[[ RAW DATA open ]]

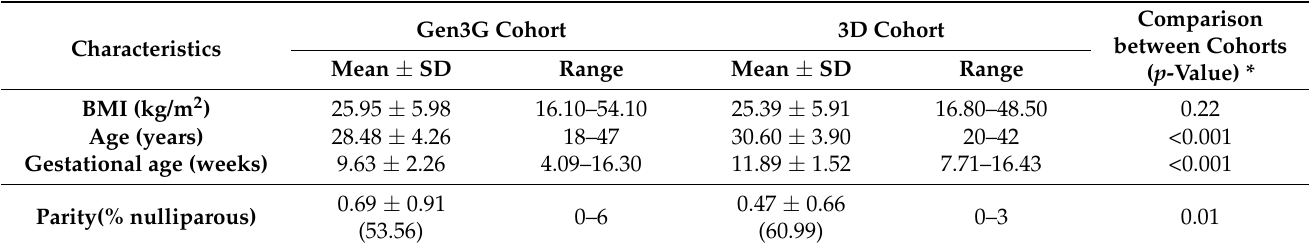
Table 1. Maternal characteristics at the first trimester of pregnancy in Gen3G ( n = 435) and 3D ( n = 223) cohorts.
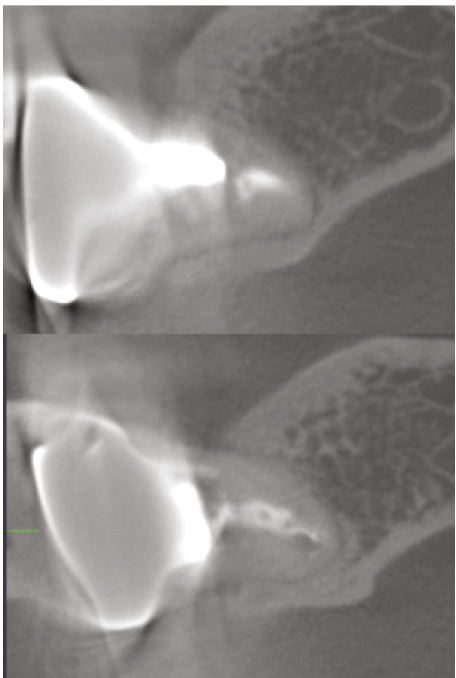
Figure 9: CBCT revealed the presence of buccal and lingual bone on both mesial (a) and distal (b) roots of the transplanted tooth.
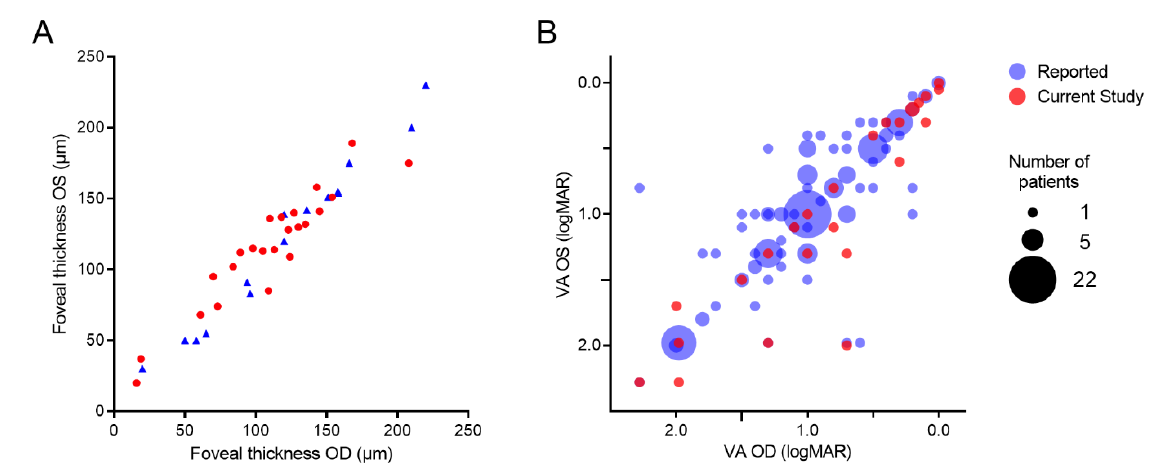
Figure 3. Analysis of symmetry between OD and OS. ( A ) High symmetry of foveal thickness in n = 38 patients (Spearman’s rho = 0.96). ( B ) High symmetry of visual acuity in n = 165 patients (Spearman’s rho = 0.85).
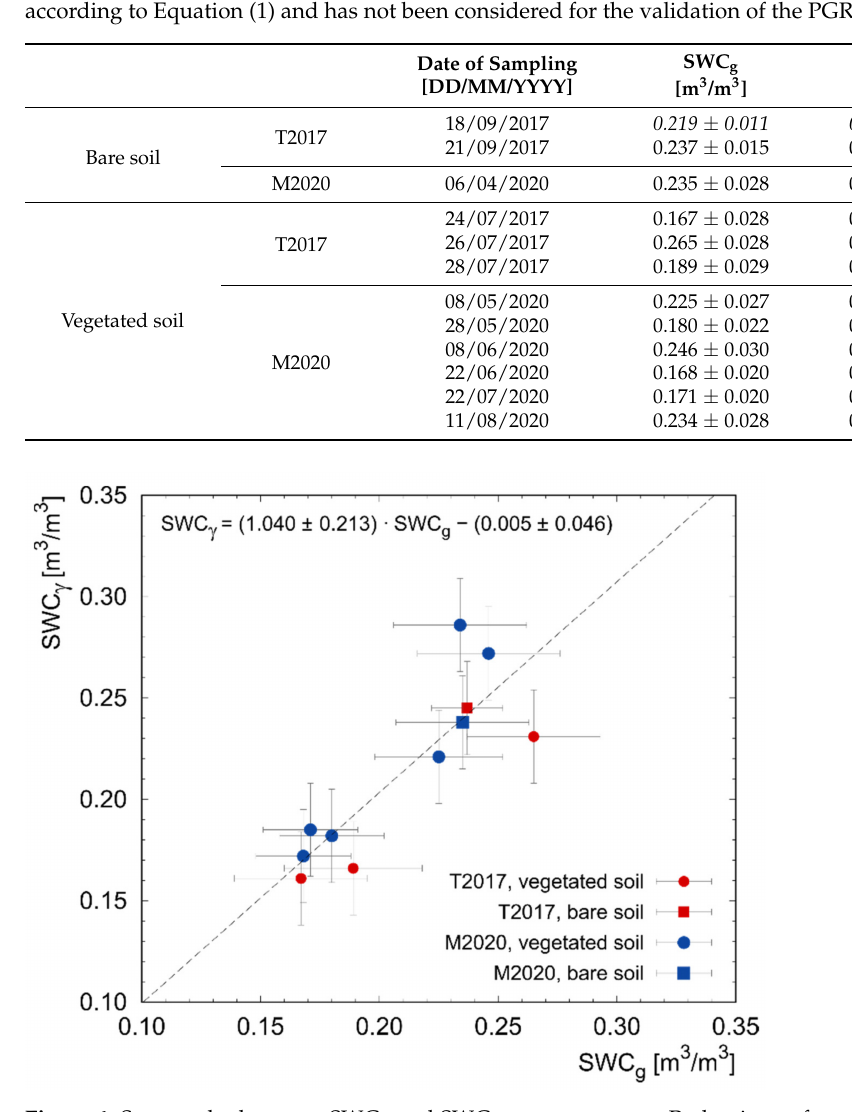
Figure 4. Scatter plot between SWC g and SWC γ measurements. Red points refer to measurements performed during T2017, while the blue ones represent data points acquired in M2020.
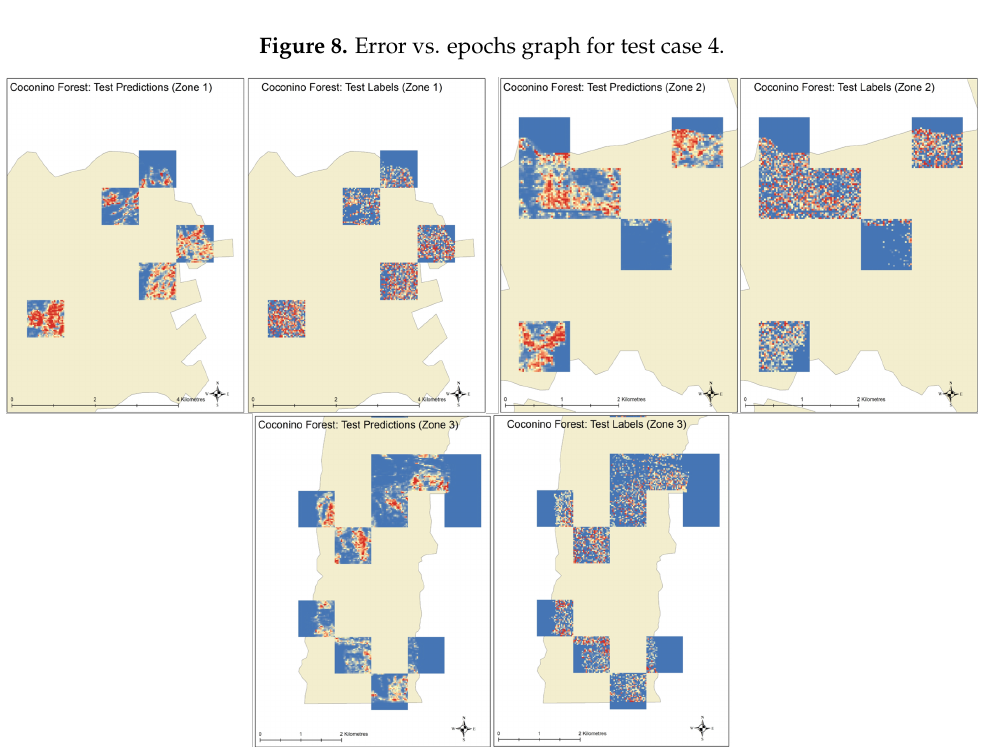
Figure 9. Visual comparison of predicted and actual canopy heights in different zones of area under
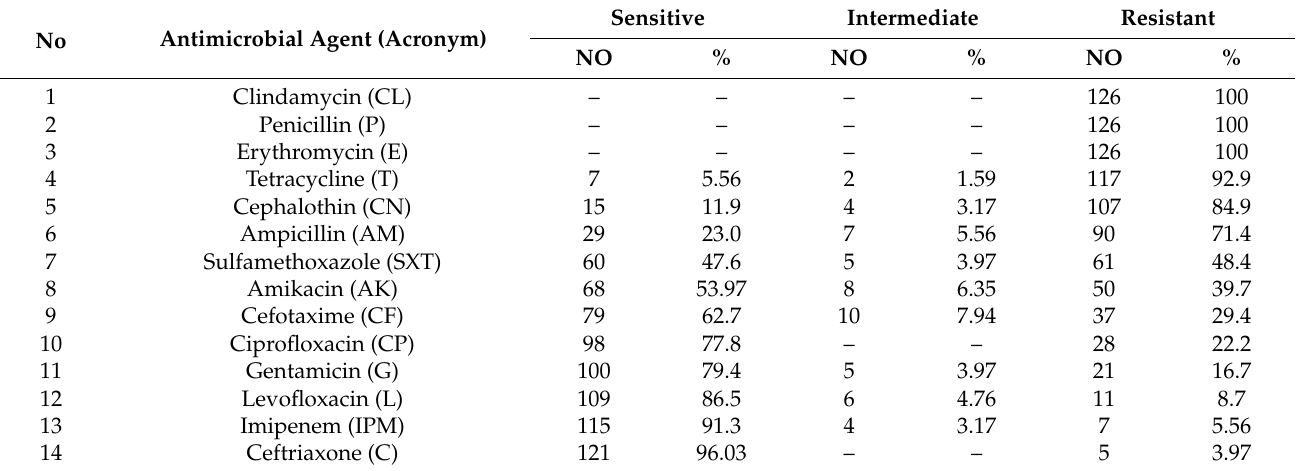
Table 2. Antimicrobial susceptibility of E. coli O157:H7 and O55:H7 strains ( n =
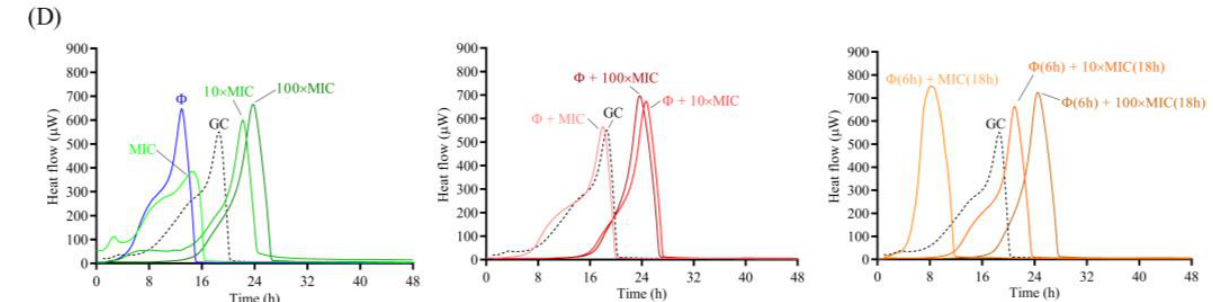
Figure 7. Calorimetric curves. Monitored heat flow ( µ W) of S. maltophilia ( A ) STM-1, ( B ) STM-19, ( C ) STM-33 and ( D ) STM-38 biofilms treated with CUB19 ( Φ at 10 8 PFU/mL) or cefiderocol at different concentrations (1 × , 10 × or 100 × MIC) as monotherapy (left column), or by simultaneous (middle column) and staggered (right column) phage-antibiotic combinations ( Φ + cefiderocol). Each curve shows the heat flow produced over time by viable bacteria in the biofilm after 24 h of treatment. GC represents the growth control sample not exposed to any antimicrobials. Data of a representative experiment are reported.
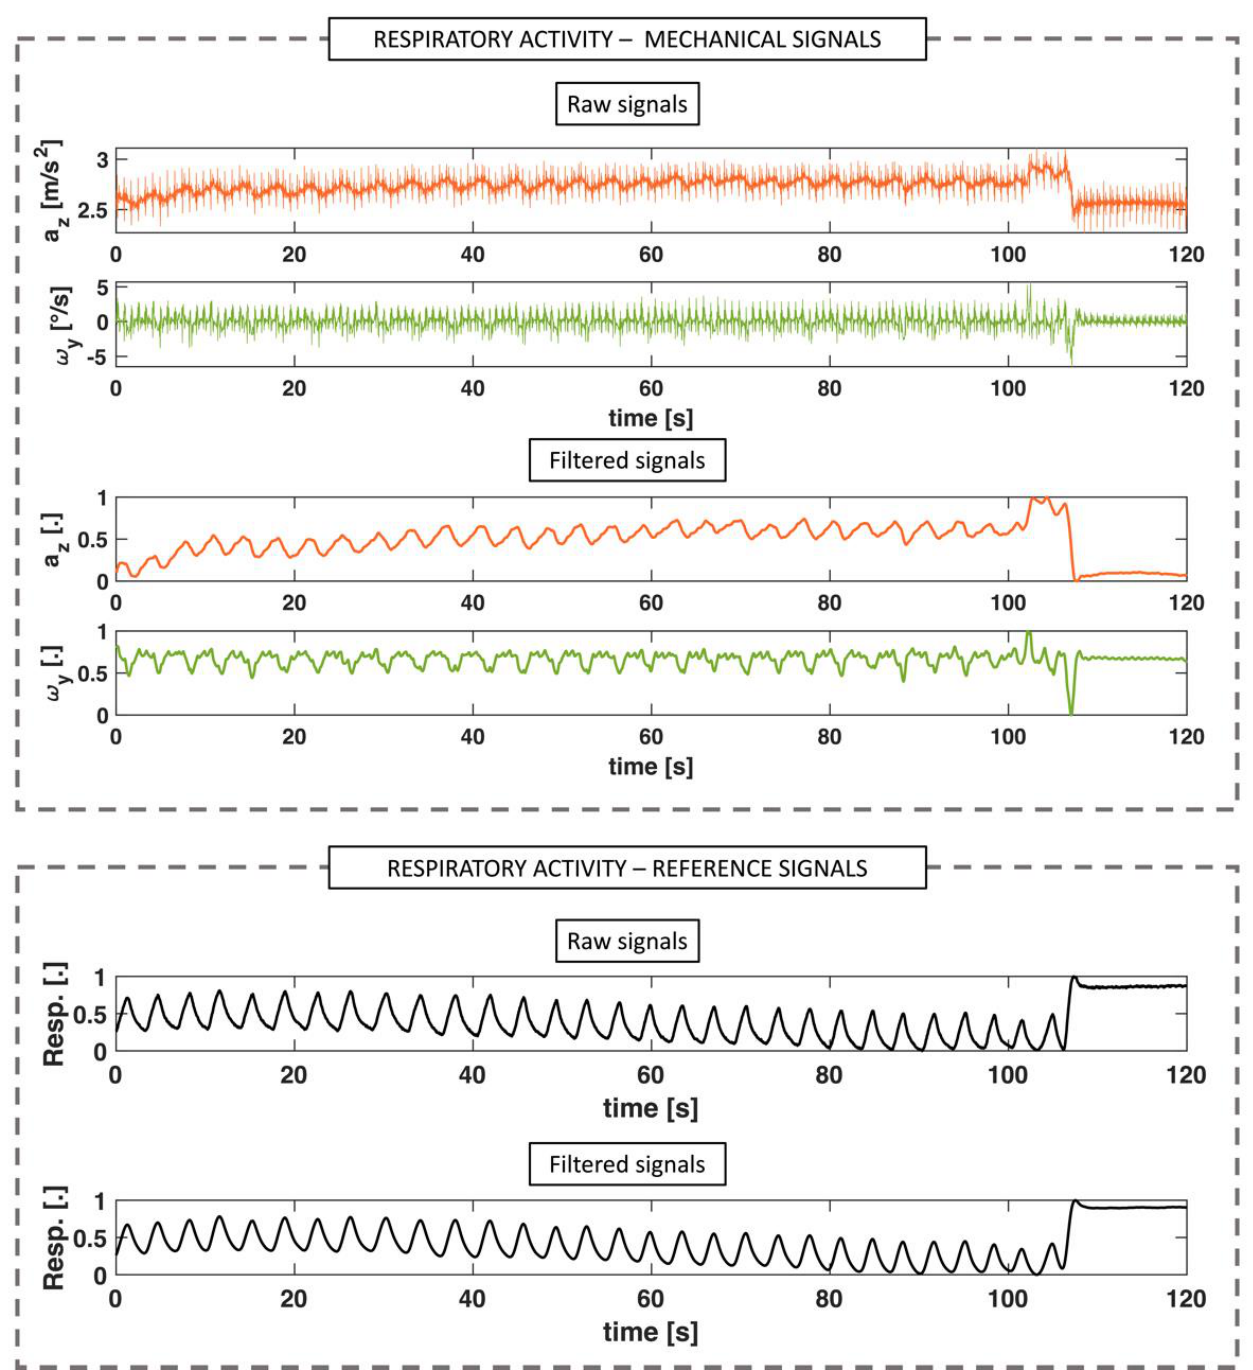
Figure 4. Signal processing for respiratory activity extraction for mechanical signals (i.e., accelerations, a and angular velocities, ω ) and reference respiratory waveform.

[[ RAW DATA closed ]]

### WORK ITEM
From the line containing "Table 2. Antimicrobial" to the last line of the entries, copy every line exactly, including both ends, and leave out the pictures.

### RESPONSE TO THE TASK
Table 2. Antimicrobial susceptibility of E. coli O157:H7 and O55:H7 strains ( n =
Figure 7. Calorimetric curves. Monitored heat flow ( µ W) of S. maltophilia ( A ) STM-1, ( B ) STM-19, ( C ) STM-33 and ( D ) STM-38 biofilms treated with CUB19 ( Φ at 10 8 PFU/mL) or cefiderocol at different concentrations (1 × , 10 × or 100 × MIC) as monotherapy (left column), or by simultaneous (middle column) and staggered (right column) phage-antibiotic combinations ( Φ + cefiderocol). Each curve shows the heat flow produced over time by viable bacteria in the biofilm after 24 h of treatment. GC represents the growth control sample not exposed to any antimicrobials. Data of a representative experiment are reported.
Figure 4. Signal processing for respiratory activity extraction for mechanical signals (i.e., accelerations, a and angular velocities, ω ) and reference respiratory waveform.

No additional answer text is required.